Olvidos
Por: Julián Ayala Armas
Escritor y periodista. Islas Canarias
Confieso que no soy un ciudadano ejemplar. Apenas leo periódicos, casi no oigo la radio y no suelo ver programas de televisión. Sin embargo, la omnipresencia de esta última hace que a veces, al desgaire y casi sin darme cuenta, se me queden algunas frases sueltas, flotantes cual restos de un naufragio, sobre el monótono mar del blablablá, que constituye el habitual sonido de fondo en cualquier casa de vecindad que se precie. No he llegado todavía al grado de perfección de mi anciana tía María, que se pasa los días enteros frente a la tele, encendida y a toda potencia, y no se entera de nada. La esperanza no me abandona.
Esto viene a cuento de una frase televisiva que me sorprendió el otro día, en medio de una travesía doméstica entre la cocina y el cuarto de estar. El madero, perteneciente a la arboladura retórica de un bergantín de alto porte, decía de alguien que no recuerdo y cuyo obituario se comentaba, que “estuvo tan ocupado que se olvidó de vivir”. Hermosa, descriptiva y, sobre todo, simbólica frase, pardiez (un poco cursi, pero no vamos a quitarle méritos). El plumífero que la pergeñó sugiere dignamente la consideración de que no todo está tan perdido en la profesión periodística –y concretamente en el medio televisivo–, como el panorama general hace suponer. Otra pequeña puerta abierta a la esperanza.
Dos factores avalan la validez de una idea, un concepto o un simple texto literario: lo acertado de su aplicación a un momento determinado y la posibilidad de traslación, sin que pierda su carácter, a situaciones distintas y más generales. Y esto es lo que ocurre con la frase que llamó mi atención. Ya he apuntado que ignoro quién fue el sujeto o sujeta que se olvidó de vivir y, la verdad, creo que su identidad no merece mayor interés, pues fuera quien fuera y por muchas proezas sociales, políticas, artísticas, deportivas o científicas que haya realizado, se trataba indudablemente de una persona normal y corriente.

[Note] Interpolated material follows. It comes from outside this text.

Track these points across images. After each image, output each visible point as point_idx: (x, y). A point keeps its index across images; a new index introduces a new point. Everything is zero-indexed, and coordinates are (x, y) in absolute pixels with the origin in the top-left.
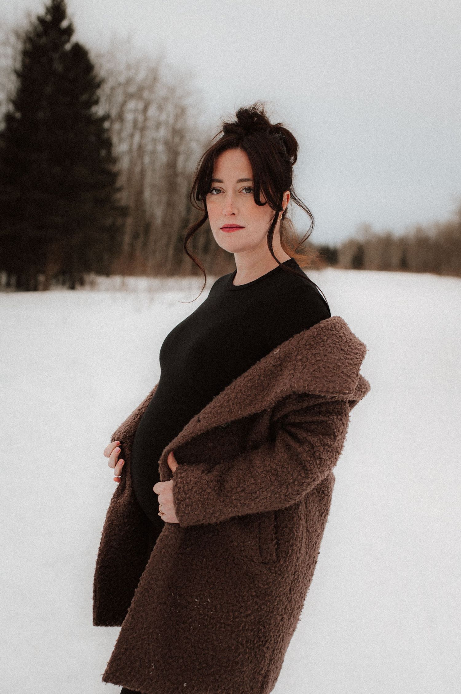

Porque la mayor parte de los humanos –todos alguna vez– nos olvidamos de vivir. Acuciados por preocupaciones externas, creadas e inducidas muchas de ellas para ese fin, dejamos a un lado los placeres efímeros, pero a veces intensos, de la vida. Los más pobres de espíritu son fácil presa de la vulgaridad cotidiana –el afán de consumo y riqueza– y se embarcan en empresas materiales descomunales para sus débiles fuerzas. Hipotecas, letras, deudas de todo tipo les mantienen aherrojados a la angustia la mayor parte de su existencia. En algunos y algunas es la pasión del poder lo que prevalece y a ella sacrifican ocio, familia y amigos, casi las únicas cosas por las que vale la pena estar aquí. Y para otros hay cientos, miles de excusas –su obra, su trabajo, su misión salvadora, su etcétera– para no enfrentarse a sí mismos, para eludir el placer de vivir libre y honestamente, sin agobios, sin angustia, procurando no dañar a nadie (o, al contrario, ayudando, si está en su mano, a quien lo necesite), y con tiempo para contemplar una puesta de sol si les place, para viajar, para leer un libro, para pasear, para hablar de lo humano y lo divino en torno a una mesa, donde la amistad sea el principal condimento de unos alimentos sencillos.
No es lo habitual. Los y las más se olvidan de vivir y, cuando mueran, puede que algún cronista ingenioso comente en su necrológica que de tan ocupados un día se olvidaron también de respirar y así les fue. Por distraídos.